Outside of the securitisation law, a securitisation transaction in Thailand is fraught with many problems – to begin with, the very concept of trust is alien to Thai law, which is different from the English common law system and closer to Civil Law. Assignment of receivables not only requires notification to the debtor, in fact, sec. 306 of the Civil Code provides for a prior sanction of the debtor in order to lawfully assign a receivable, unless the notice of assignment has been served in a proper manner. Registered post is considered as a proper mode of servicing the notice.

Since the Thai law does not recognise trusts, there are legal issues relating to comingling of cashflows where the originator also acts as the servicer.

Taxation of securitisation:

There two taxes that affect a securitisation deal in Thailand: the Value-added Tax (VAT) and the Specific Business Tax (SBT).

VAT leads to a 10% levy on all sale of goods and services. The definition of "goods" is wide enough to cover incorporeal rights having value: therefore transfer of receivables under securitisation transactions are easily trapped by the definition.

As noted earlier, the applicability of this tax is exempted on transactions covered by the securitisation law. However, transactions not exempted will be hit, and the tax would really make a transaction unworkable, since the the VAT paid at the time of transfer will be irrecoverable. Irrecoverable, since the SPV, being the transferee, cannot claim such tax as any setoff anywhere.

To circumvent this problem, some of the Thai securitisations in the past were structured as loans: that is, the assignment of the receivables from the originator was taken as a collateral to secure a loan.

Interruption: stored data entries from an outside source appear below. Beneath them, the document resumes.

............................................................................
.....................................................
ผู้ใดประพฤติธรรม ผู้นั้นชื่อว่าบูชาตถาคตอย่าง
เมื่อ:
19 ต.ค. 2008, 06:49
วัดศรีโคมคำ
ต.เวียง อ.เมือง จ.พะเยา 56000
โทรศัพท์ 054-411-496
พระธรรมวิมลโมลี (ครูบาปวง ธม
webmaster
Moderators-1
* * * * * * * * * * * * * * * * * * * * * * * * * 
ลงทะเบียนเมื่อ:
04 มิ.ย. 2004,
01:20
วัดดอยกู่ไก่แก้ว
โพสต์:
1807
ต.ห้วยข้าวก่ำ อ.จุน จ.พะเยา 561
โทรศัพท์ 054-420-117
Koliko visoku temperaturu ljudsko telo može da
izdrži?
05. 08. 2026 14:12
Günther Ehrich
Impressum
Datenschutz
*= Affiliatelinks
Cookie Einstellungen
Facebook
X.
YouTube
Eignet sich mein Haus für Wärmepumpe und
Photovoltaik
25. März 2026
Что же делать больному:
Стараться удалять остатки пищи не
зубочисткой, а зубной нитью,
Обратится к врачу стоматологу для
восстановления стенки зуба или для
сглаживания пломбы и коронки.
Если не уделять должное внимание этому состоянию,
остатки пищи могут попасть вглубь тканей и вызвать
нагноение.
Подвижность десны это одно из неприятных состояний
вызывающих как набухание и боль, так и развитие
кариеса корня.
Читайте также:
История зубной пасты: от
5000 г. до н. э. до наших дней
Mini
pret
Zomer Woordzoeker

This solution, obviously, kills the very purpose of securitisation which is to isolate the assets from the originator and achieve predominant rights therein with the investors rather than the originator.

Another tax, applicable on specific businesses, is the Specific Business Tax (SBT) : the scheme of the revenue is that on specific businesses, VAT would not apply, and SBT will. SBT is applicable on financial businesses such as banking, finance companies, credit fonciers, etc. The levy is 3% of the receipt by way of interest, discount, etc.

In case of securitisations by financial entities, it is felt that this levy apply rather than VAT, and the impact of this levy is far lesser than that of VAT. SBT is applicable, in case of securitisation, on the profit from the transfer of receivables, that is, the difference between the discounting rate and the inherent rate of return in the portfolio. This tax can be staggered by transferring the receivables at their inherent rate of return, and extracting profit later by way of either servicing charges (in which case the income may suffer VAT rather than SBT!) or residuary income. However, the tax is only deferred, not avoided.

Withholding tax is applicable to interest payments to individual investors, exempt in case of corporate investors.